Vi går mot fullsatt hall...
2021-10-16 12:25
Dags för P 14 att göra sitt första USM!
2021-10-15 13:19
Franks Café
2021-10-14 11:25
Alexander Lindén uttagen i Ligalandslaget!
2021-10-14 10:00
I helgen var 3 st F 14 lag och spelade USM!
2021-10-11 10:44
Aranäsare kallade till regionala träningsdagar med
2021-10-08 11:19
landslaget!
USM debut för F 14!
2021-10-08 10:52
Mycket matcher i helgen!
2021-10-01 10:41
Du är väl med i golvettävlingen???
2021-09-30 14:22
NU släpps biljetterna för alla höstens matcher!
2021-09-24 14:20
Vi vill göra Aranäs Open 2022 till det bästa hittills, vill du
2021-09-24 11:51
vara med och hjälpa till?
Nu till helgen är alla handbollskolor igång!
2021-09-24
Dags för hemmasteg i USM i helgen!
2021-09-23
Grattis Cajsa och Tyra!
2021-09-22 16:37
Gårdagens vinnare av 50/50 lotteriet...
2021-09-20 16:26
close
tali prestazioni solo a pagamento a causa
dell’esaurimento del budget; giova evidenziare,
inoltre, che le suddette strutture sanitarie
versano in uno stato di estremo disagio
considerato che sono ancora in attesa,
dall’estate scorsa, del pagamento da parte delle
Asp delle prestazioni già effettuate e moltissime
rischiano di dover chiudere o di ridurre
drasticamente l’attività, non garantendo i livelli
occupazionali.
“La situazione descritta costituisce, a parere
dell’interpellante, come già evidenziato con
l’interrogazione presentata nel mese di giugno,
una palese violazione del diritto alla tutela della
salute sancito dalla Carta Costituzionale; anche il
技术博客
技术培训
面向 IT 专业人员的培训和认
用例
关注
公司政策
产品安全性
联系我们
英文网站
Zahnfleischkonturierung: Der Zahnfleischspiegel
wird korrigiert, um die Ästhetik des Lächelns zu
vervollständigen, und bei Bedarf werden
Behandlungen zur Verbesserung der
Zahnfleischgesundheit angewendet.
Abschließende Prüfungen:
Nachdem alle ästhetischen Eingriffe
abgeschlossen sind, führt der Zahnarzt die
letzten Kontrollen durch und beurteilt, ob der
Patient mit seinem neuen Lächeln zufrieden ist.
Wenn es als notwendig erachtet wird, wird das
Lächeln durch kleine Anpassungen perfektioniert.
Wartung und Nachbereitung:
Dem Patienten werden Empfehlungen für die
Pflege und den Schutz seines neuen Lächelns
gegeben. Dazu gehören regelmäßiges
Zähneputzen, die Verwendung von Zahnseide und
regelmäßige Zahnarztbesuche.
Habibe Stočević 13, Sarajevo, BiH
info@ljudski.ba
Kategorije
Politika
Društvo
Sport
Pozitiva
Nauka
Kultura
··········
**Assigned task:**
Copy out every line of the listing above, character for character, with nothing changed or left out.

**Written response:**
Vi går mot fullsatt hall...
2021-10-16 12:25
Dags för P 14 att göra sitt första USM!
2021-10-15 13:19
Franks Café
2021-10-14 11:25
Alexander Lindén uttagen i Ligalandslaget!
2021-10-14 10:00
I helgen var 3 st F 14 lag och spelade USM!
2021-10-11 10:44
Aranäsare kallade till regionala träningsdagar med
2021-10-08 11:19
landslaget!
USM debut för F 14!
2021-10-08 10:52
Mycket matcher i helgen!
2021-10-01 10:41
Du är väl med i golvettävlingen???
2021-09-30 14:22
NU släpps biljetterna för alla höstens matcher!
2021-09-24 14:20
Vi vill göra Aranäs Open 2022 till det bästa hittills, vill du
2021-09-24 11:51
vara med och hjälpa till?
Nu till helgen är alla handbollskolor igång!
2021-09-24
Dags för hemmasteg i USM i helgen!
2021-09-23
Grattis Cajsa och Tyra!
2021-09-22 16:37
Gårdagens vinnare av 50/50 lotteriet...
2021-09-20 16:26
close
tali prestazioni solo a pagamento a causa
dell’esaurimento del budget; giova evidenziare,
inoltre, che le suddette strutture sanitarie
versano in uno stato di estremo disagio
considerato che sono ancora in attesa,
dall’estate scorsa, del pagamento da parte delle
Asp delle prestazioni già effettuate e moltissime
rischiano di dover chiudere o di ridurre
drasticamente l’attività, non garantendo i livelli
occupazionali.
“La situazione descritta costituisce, a parere
dell’interpellante, come già evidenziato con
l’interrogazione presentata nel mese di giugno,
una palese violazione del diritto alla tutela della
salute sancito dalla Carta Costituzionale; anche il
技术博客
技术培训
面向 IT 专业人员的培训和认
用例
关注
公司政策
产品安全性
联系我们
英文网站
Zahnfleischkonturierung: Der Zahnfleischspiegel
wird korrigiert, um die Ästhetik des Lächelns zu
vervollständigen, und bei Bedarf werden
Behandlungen zur Verbesserung der
Zahnfleischgesundheit angewendet.
Abschließende Prüfungen:
Nachdem alle ästhetischen Eingriffe
abgeschlossen sind, führt der Zahnarzt die
letzten Kontrollen durch und beurteilt, ob der
Patient mit seinem neuen Lächeln zufrieden ist.
Wenn es als notwendig erachtet wird, wird das
Lächeln durch kleine Anpassungen perfektioniert.
Wartung und Nachbereitung:
Dem Patienten werden Empfehlungen für die
Pflege und den Schutz seines neuen Lächelns
gegeben. Dazu gehören regelmäßiges
Zähneputzen, die Verwendung von Zahnseide und
regelmäßige Zahnarztbesuche.
Habibe Stočević 13, Sarajevo, BiH
info@ljudski.ba
Kategorije
Politika
Društvo
Sport
Pozitiva
Nauka
Kultura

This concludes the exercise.